O Palestra levou a melhor e venceu por 2 a 0, iniciando sua trajetória de vitórias com Stilitano; Bonato e Fúlvio; Pollice, Bianco e Vale; Cavinato, Fischi, Alegretti, Amílcar e Ferre. Defenderam o clube votorantinense Colbert; Ferreira e Silvestrini; Gigi, Zecchi e Fredich; Imparato, Cardoso, Ferreira II, Imparatinho e Pinho. Os gols, ambos em cobranças de pênalti, foram assinalados por Bianco e Alegretti. O vencedor levou consigo para São Paulo a Taça Savoia, primeira da sua galeria de troféus. No duelo entre os segundos quadros, deu Savoia: 4 a 0.
Os jogadores do Palestra Itália foram recebidos "com pompa e circunstância" no estádio Castelão - ARQUIVO HISTÓRICO/S.E. PALMEIRAS
Rua Savoia
Uma placa comum, de rua, é a única lembrança desse histórico fato naquela região: "rua Savoia". O Castelão foi desmanchado em 1924, quando o clube inaugurou sua nova praça esportiva -- e que hoje leva o nome de Estádio Municipal Domênico Paolo Metidieri. Em seu terreno, a Votorantim construiu mais um lance de casas para os operários da fábrica de tecidos, que se dissociam das demais (mais antigas) pelas diferenças na fachada.
A área onde ficava o antigo estádio Castelão hoje abriga um lance de casas dos operários da Fábrica Votorantim - REPRODUÇÃO
Gerson torce para que, um dia, o local esteja marcado por um memorial ou outro instrumento apontando ter existido, ali, um estádio de futebol. "A história de Votorantim é rica, mas é imaterial", resume.
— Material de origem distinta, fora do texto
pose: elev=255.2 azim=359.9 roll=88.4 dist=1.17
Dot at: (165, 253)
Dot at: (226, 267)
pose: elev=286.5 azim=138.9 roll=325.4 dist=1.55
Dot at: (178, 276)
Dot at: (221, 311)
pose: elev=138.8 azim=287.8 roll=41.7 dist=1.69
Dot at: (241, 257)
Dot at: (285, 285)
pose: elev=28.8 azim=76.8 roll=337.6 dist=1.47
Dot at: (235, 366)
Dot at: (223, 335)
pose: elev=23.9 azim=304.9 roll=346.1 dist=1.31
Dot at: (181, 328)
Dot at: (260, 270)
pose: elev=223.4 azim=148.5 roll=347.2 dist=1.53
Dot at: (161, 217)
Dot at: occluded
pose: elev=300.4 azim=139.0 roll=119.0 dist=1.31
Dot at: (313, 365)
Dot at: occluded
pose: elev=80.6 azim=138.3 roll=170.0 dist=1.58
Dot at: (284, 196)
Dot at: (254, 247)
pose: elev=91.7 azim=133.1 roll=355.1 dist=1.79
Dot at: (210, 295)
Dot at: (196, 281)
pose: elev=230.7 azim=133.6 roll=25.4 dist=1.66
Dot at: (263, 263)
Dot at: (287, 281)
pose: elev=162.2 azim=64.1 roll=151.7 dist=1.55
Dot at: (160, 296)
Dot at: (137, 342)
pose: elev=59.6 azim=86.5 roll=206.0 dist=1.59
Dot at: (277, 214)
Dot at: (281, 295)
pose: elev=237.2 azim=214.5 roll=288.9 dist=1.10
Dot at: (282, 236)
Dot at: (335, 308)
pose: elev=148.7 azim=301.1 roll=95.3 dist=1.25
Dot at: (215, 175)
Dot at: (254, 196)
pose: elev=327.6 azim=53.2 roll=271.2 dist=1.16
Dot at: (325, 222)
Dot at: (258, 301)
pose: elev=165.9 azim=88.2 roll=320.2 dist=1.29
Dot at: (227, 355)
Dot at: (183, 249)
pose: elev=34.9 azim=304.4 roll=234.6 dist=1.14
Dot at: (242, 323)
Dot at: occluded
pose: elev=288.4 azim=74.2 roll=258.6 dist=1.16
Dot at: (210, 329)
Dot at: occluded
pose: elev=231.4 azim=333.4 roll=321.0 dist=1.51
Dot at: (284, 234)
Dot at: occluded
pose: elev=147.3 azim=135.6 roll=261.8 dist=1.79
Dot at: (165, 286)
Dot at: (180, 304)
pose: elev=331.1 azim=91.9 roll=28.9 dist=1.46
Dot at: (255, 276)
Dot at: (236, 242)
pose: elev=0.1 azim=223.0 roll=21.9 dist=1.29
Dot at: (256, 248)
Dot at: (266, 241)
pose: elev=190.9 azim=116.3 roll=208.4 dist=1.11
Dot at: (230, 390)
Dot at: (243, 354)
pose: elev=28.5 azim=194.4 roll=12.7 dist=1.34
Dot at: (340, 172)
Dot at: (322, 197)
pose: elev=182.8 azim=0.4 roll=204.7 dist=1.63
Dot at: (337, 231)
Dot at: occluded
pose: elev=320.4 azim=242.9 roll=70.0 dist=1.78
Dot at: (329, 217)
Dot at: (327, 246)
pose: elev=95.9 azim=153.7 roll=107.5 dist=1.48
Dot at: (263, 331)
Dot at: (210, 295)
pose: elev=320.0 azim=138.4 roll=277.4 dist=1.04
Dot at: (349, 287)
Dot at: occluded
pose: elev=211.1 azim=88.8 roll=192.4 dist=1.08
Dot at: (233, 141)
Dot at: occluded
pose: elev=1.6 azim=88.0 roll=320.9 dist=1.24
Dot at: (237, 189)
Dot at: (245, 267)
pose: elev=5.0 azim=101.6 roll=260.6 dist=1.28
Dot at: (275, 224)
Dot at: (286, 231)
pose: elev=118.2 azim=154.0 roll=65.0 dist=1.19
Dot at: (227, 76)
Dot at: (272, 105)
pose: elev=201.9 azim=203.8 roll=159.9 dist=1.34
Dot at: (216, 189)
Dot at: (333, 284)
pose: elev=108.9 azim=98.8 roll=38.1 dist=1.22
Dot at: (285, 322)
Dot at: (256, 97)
Estátua traz consigo lendas e histórias
A estátua de um atleta do Savoia que enfeita o Estádio Municipal Domênico Paolo Metidieri é cercada de histórias. Segundo o pesquisador Jesse James dos Santos, a resposta para uma dessas lendas está no peito do jogador. Ou melhor, dentro dele. "Dentro da estátua há uma garrafa, contendo uma carta do seu construtor. Em uma das restaurações, essa garrafa foi aberta, revelando que tratava-se de uma homenagem ao jogador Florêncio Picelli", garante.
A obra do escultor Galileu Gagetti homenageia Florêncio Picelli - ERICK PINHEIRO
Outra versão, bastante popular entre as crianças da época, dá conta de que seria homenagem a um goleiro que morreu após defender um chute muito forte.
Feita em 1923 pelo artista Galileu Gagetti, essa estátua esteve sobre a primeira sede do clube -- conhecida como "Casa do Jogador" -- por 58 anos, à beira do antigo lenheiro de locomotivas do bairro da Chave. Levada pela grande enchente de 1982, foi encontrada longe dali, bastante danificada, tendo sido recuperada pela primeira vez. Em 2001, ganhou um segundo restauro e passou para o local atual.
Gerson Júnior lamenta as transformações no estádio: "Mutilado" - ERICK PINHEIRO
Da praça esportiva do Savoia na atual avenida Newton Vieira Soares, e que ocupava uma área de 40 mil m2, resta a arquibancada, inaugurada em 28 de setembro de 1924 com o jogo Savoia 4 x 4 Paulistano. O gramado, onde atuou Arthur Friedenreich, o maior jogador de futebol da época, fora deslocado para permitir a construção do terminal de ônibus e de galerias comerciais. Piscinas e outras dependências foram demolidas. "O estádio foi mutilado", reclama o pesquisador Gerson Júnior.